== Segment start ==
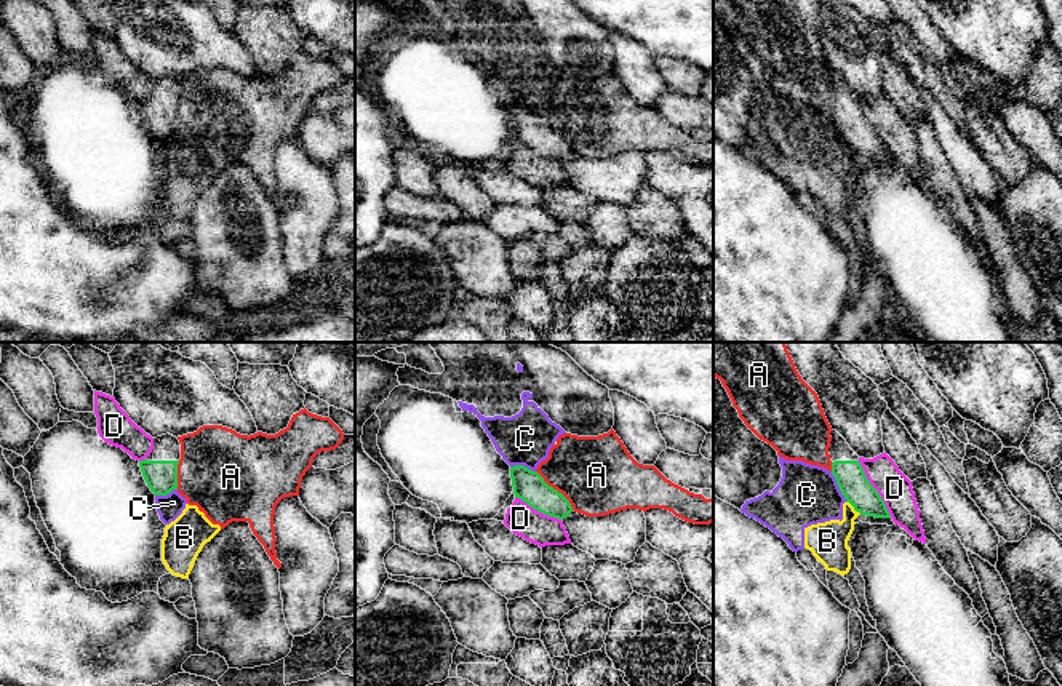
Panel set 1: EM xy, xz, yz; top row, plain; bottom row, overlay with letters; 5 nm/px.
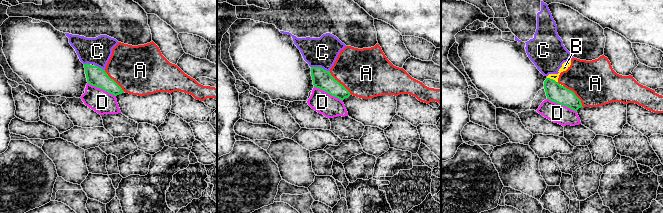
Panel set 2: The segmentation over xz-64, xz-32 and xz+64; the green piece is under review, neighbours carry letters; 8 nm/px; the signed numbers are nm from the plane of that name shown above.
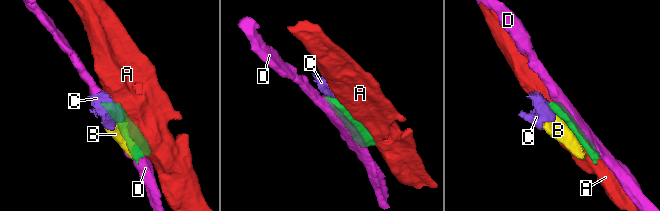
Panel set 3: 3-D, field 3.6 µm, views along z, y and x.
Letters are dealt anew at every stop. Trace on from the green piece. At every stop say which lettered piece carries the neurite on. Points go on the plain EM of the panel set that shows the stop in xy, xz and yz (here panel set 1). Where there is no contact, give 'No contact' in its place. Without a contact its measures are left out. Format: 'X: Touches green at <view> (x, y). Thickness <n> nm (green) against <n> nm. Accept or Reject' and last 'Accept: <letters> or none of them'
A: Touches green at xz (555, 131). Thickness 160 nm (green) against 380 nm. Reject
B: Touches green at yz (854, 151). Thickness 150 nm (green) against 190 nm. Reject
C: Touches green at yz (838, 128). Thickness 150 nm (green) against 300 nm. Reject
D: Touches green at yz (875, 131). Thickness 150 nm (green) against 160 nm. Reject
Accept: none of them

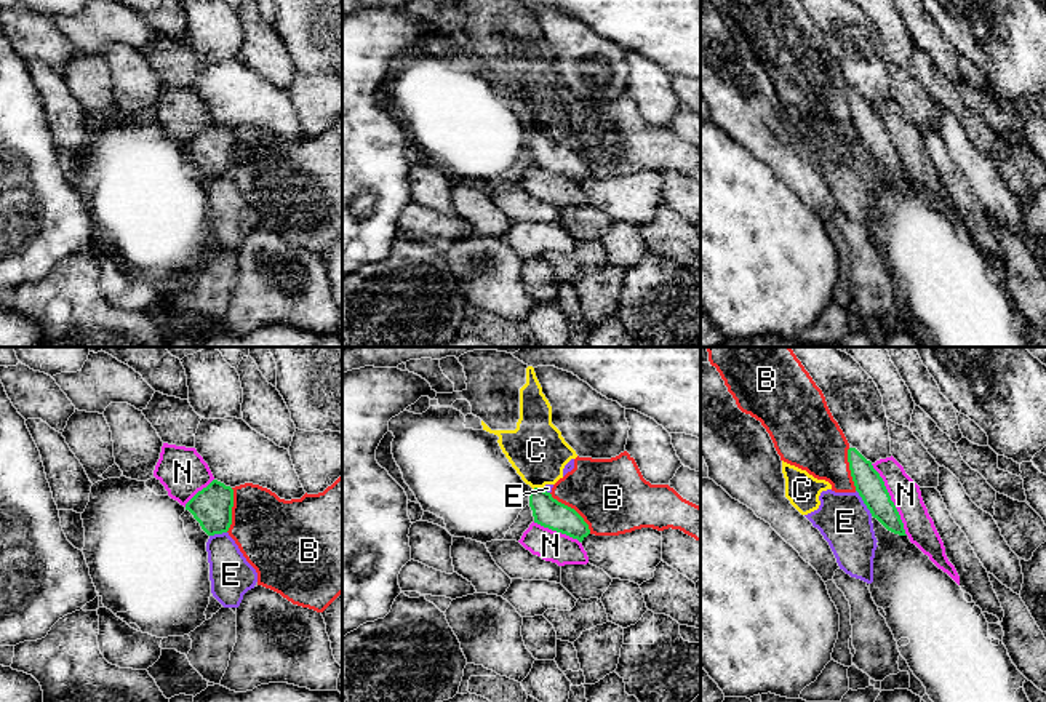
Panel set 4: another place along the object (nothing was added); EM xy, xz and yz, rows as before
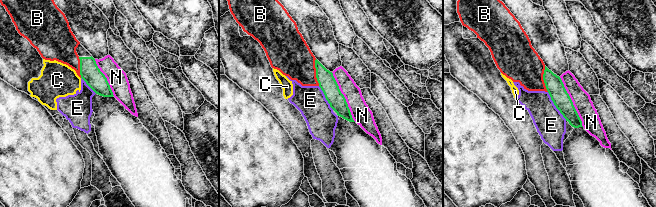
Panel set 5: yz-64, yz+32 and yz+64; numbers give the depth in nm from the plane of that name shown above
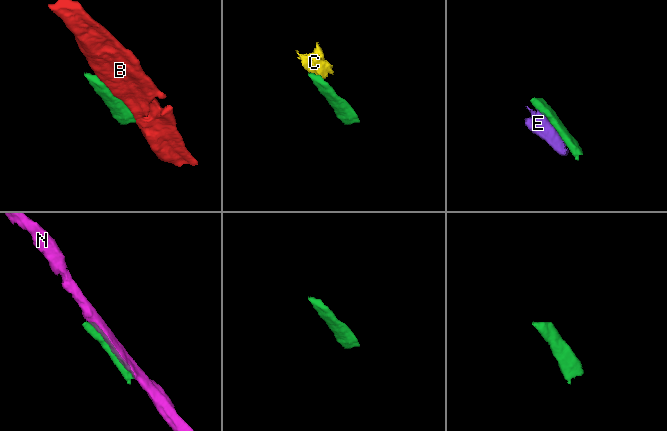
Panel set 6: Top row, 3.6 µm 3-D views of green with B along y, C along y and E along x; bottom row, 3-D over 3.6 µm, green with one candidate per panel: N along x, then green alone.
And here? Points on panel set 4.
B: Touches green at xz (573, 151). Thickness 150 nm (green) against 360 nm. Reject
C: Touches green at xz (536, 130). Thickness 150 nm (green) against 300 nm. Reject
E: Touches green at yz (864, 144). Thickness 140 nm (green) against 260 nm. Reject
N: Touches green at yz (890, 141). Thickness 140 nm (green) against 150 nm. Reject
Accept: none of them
== Segment end ==
== Segment start ==
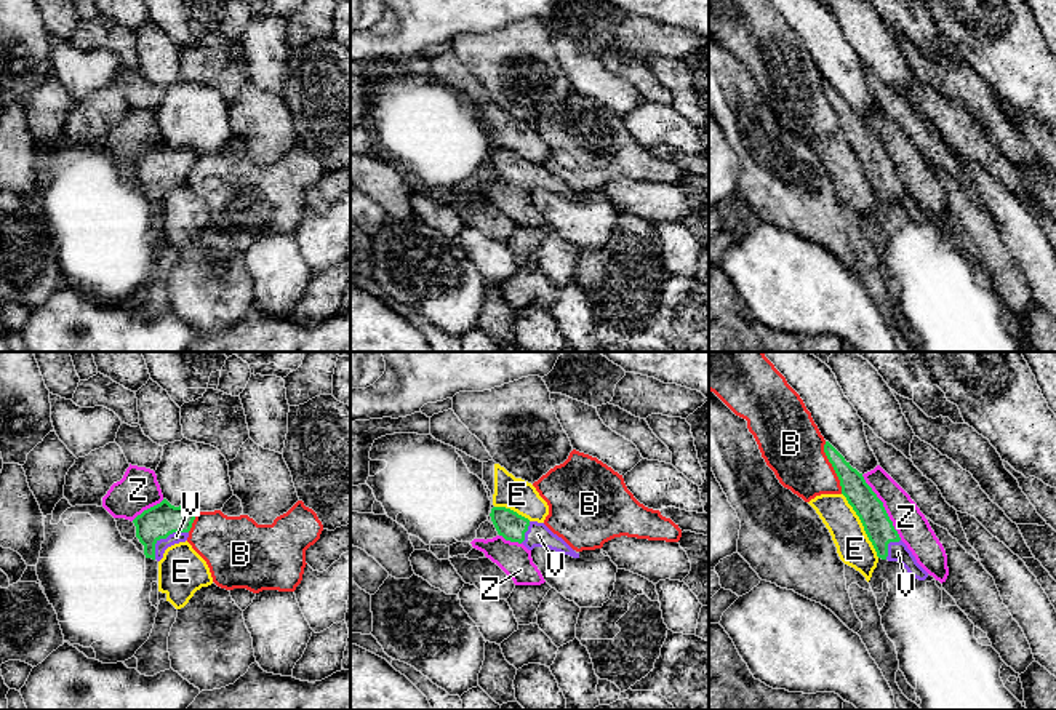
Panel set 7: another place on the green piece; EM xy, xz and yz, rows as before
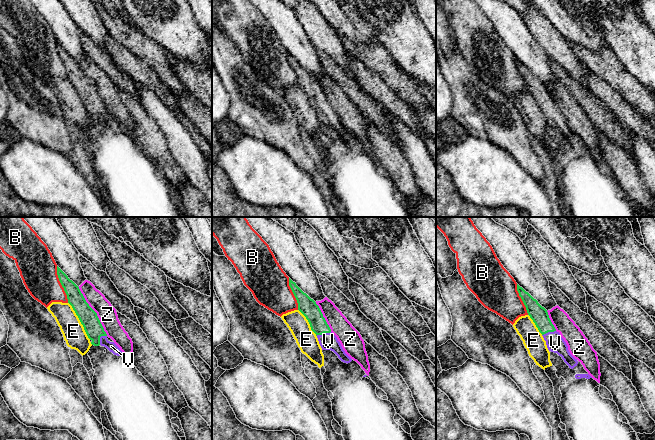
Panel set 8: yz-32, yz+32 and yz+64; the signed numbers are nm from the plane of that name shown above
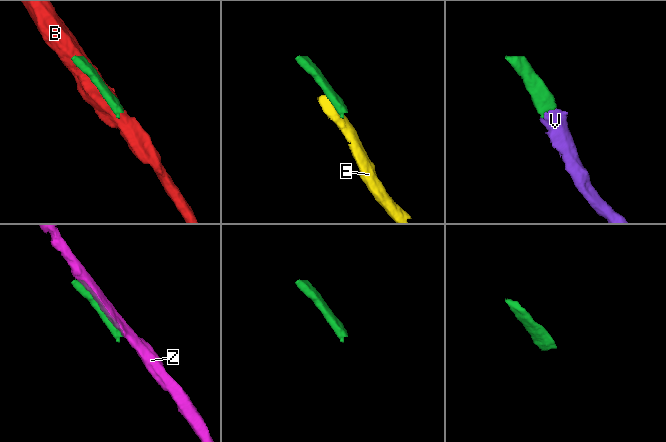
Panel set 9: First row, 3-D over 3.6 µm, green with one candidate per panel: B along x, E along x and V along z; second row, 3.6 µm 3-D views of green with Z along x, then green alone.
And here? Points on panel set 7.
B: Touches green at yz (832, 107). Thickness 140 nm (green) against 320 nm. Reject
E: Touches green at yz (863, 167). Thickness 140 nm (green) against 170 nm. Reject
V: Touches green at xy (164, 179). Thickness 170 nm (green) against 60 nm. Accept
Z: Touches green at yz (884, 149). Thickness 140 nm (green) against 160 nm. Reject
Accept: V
== Segment end ==
- Your task: Give the count of lines in the listing that hold "before", and write nothing beyond it.

- Response below: 2